Applications, whether websites or apps, have the right to get your clipboard, that is, when you copy a paragraph, they can steal your copied content like a ghost without your knowledge.
Because the interface for obtaining the copy clipboard is a standard general interface, we also enjoy the convenience of this interface in our daily life and work. For example, when I copy my newly published article on the network, it will be automatically recognized immediately. After I click the pop-up window, I can automatically paste the article link in, which is very convenient.
But if it is used to do evil, let's imagine an operation path. Suppose that when you enter the private key in a website, whether formal or not, you directly copy and paste it and fill it in. At this time, the private key will be left in your clipboard.
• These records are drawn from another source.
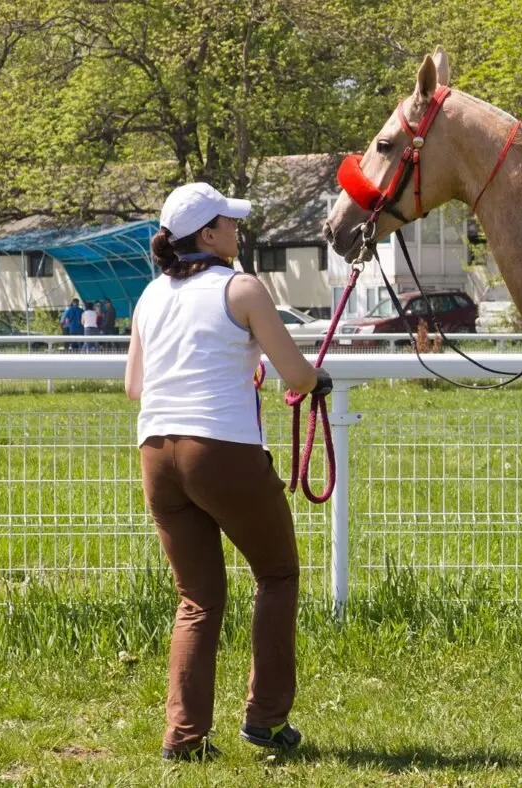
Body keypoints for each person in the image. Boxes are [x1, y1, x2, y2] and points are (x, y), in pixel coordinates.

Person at [125, 182, 331, 762]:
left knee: (197, 598)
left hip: (157, 455)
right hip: (221, 451)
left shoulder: (149, 296)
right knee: (277, 574)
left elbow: (134, 387)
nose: (238, 233)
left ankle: (184, 739)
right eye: (229, 224)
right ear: (207, 235)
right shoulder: (241, 288)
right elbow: (297, 375)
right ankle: (265, 722)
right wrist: (315, 381)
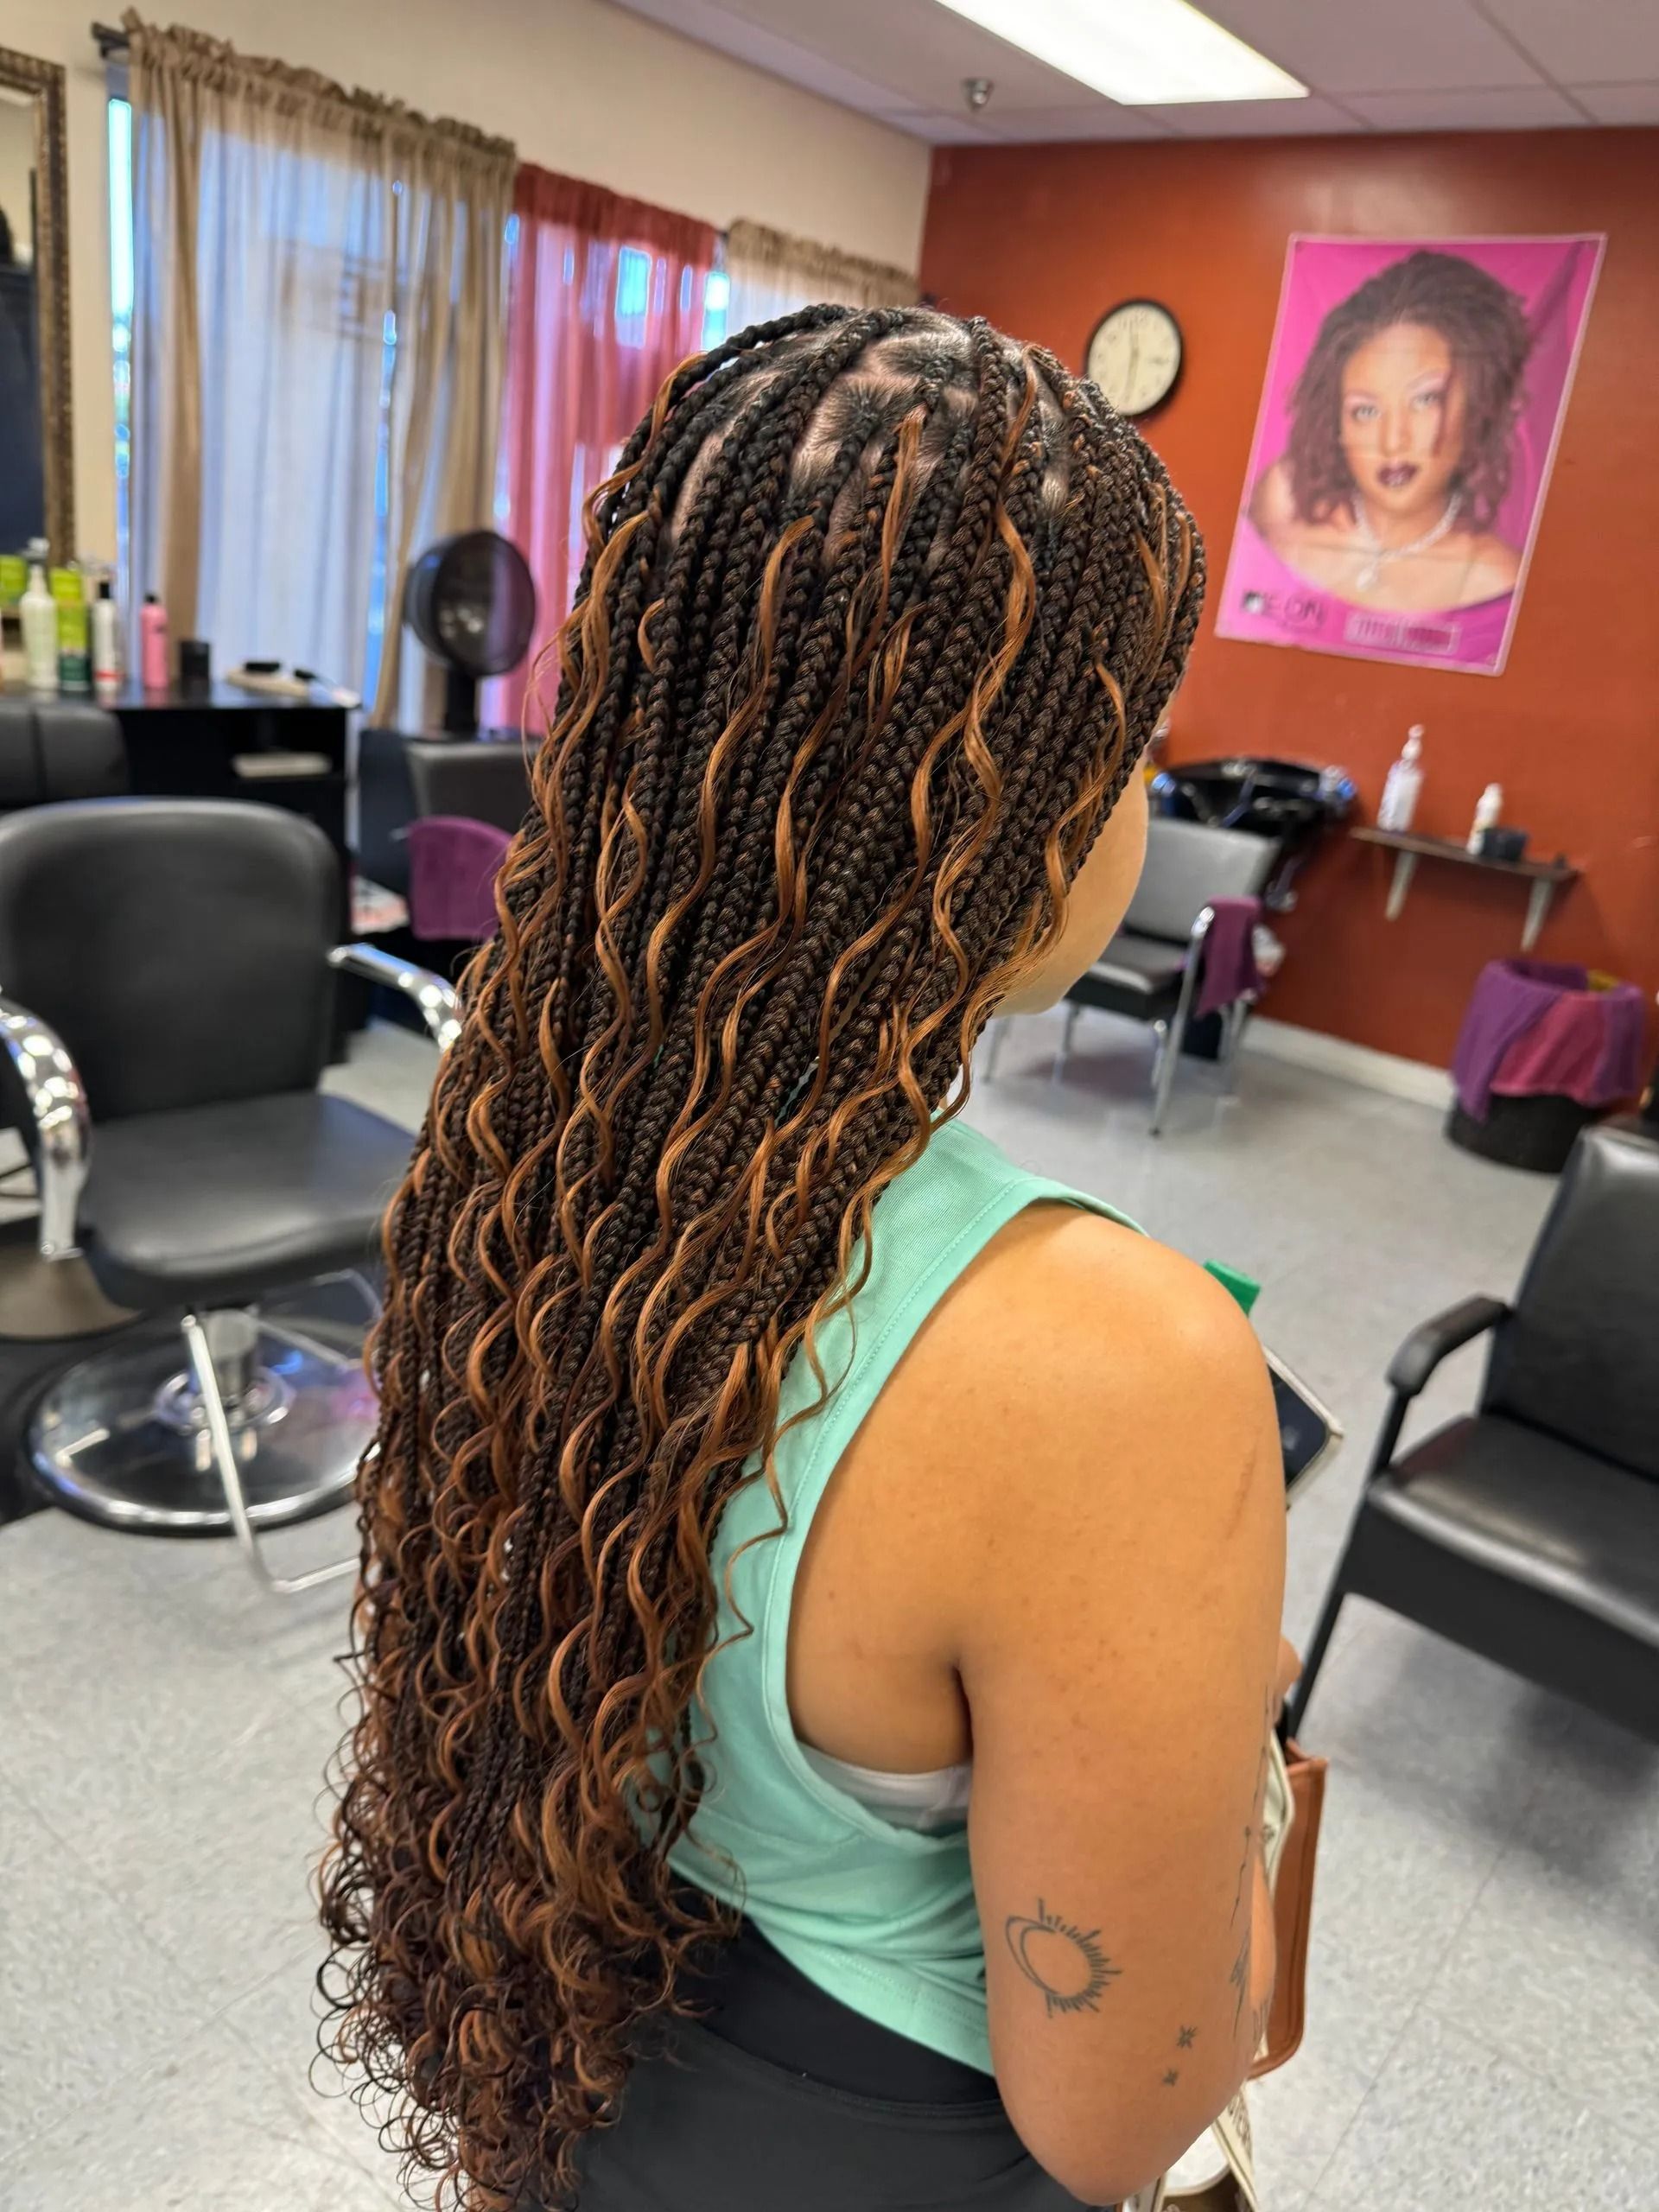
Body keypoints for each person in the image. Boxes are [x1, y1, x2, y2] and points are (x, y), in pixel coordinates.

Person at [322, 305, 1292, 2212]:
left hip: (566, 2039)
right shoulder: (1113, 1366)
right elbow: (1126, 2117)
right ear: (1027, 795)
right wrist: (1201, 1750)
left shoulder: (522, 1132)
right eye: (1139, 738)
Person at [1249, 248, 1532, 613]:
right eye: (1365, 411)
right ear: (1335, 421)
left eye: (1424, 400)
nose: (1393, 441)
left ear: (1477, 405)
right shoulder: (1283, 512)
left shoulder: (1495, 577)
Then you open a malicious application and log in with the public key. The application will continue to read your clipboard because it has obtained your public key, and then take a chance to use the library collision attack and constantly try to log in the contents of the clipboard. There will be a probability that the contents of the clipboard are your private key, thus stealing your assets without your knowing it.
So how can we prevent this?
First of all, try not to store your private key where you contact the network, and do not fill in the private key in the form of copy and paste.
Secondly, suppose you really forget my advice and copy your private key. At this time, stop all other operations on your computer and mobile phone, copy large sections of other contents immediately, and flush out the private key you copied before.
Web3 dark forest series I have sent many articles. Deception is not high or advanced. As long as it works, you can cheat your money. Phishing websites, Trojan viruses, clipboard hijacking and so on. As long as the user level is large enough, there will be a probability that someone will be recruited. Be vigilant. The next person may be you.